This summer, Bernard Avenue in Outremont was closed to cars and bicyclists to make room for sandboxes and pedestrians. Birnam St. in Parc-Extension closed down to traffic so that local residents could play, discuss, and take ownership of the street. And after a successful couple of months in 2020 that saw 42 streets in Verdun designated “play streets”, the borough brought back the same program for 2021.
While some streets are closed completely to cars, others are partially closed and outfitted with signs that warn “Slow down – free play allowed on this street” with flower boxes or removable bollards to reduce the speed of cars.
New in Mercier– Hochelaga-Maisonneuve
In Mercier– Hochelaga-Maisonneuve, a new play street was created in August with brightly painted swirls and games where children can engage in free and active play. In the permanent multi-game zone located at the intersection of Tiffin and Baldwin Streets, playful kids and adults can enjoy games such as hopscotch, a painted maze, a ball hockey zone, and more. The asphalt road lends itself to activities not always possible in local parks, like skateboarding, rollerblading, and tricycles.
A couple of blocks away at Joffre Rd. between De Grosbois and Berlinguet, the Défi-cycle is a temporary bike course aimed at promoting the development of kids’ cycling skills.
On the recommendation of the mobility committee, the borough had been considering closing Joffre St. since 2018. The idea of creating a bicycle zone was proposed by Solidarité Mercier-Est, L’Anonyme and Tandem Mercier−Hochelaga-Maisonneuve. And while the development of the bike route was intended to be temporary, it will be reinstated for 2022. The Défi-cycle is scheduled to remain until the beginning of November, with the reopening of the street to vehicular traffic on November 6.

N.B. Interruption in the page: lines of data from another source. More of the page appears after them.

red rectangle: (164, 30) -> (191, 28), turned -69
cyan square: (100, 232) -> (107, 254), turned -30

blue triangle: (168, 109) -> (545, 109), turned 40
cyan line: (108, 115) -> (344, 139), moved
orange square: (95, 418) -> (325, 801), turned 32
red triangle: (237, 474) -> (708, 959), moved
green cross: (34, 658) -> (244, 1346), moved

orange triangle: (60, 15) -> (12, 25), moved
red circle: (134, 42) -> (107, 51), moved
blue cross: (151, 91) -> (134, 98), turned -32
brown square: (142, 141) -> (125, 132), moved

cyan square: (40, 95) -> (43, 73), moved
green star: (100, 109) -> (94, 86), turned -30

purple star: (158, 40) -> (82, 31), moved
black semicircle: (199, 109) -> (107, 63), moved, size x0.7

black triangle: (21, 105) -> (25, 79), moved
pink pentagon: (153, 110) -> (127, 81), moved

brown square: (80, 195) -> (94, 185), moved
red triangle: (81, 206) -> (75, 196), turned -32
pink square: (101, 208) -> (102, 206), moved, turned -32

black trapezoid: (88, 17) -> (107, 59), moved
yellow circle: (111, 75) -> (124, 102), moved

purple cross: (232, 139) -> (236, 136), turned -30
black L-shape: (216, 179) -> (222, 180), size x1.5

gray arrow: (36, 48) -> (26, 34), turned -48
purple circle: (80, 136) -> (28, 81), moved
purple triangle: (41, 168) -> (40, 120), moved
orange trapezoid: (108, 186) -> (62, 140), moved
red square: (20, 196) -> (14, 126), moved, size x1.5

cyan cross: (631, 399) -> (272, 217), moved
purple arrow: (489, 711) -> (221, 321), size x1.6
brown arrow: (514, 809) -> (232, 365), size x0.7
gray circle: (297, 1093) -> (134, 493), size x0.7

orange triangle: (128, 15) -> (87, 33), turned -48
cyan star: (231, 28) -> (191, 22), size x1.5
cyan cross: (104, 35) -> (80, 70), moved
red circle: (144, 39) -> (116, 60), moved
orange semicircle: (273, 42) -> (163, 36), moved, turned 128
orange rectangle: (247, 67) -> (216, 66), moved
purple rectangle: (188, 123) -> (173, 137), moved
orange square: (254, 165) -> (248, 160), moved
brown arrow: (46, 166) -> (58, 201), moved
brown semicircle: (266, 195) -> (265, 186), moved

And if you want to head down to the river, the new Bio Diverse Cité route connects the parks of Promenade-Bellerive and Thomas-Chapais along Pierre-Bernard Blvd. Those who walk it can follow the various information capsules on the ground and learn more about urban diversity and how to best protect it. The project is part of the work previously undertaken on Pierre-Bernard Blvd., which made it possible to remove concrete spaces from the sidewalks, leaving more space for trees and greenery.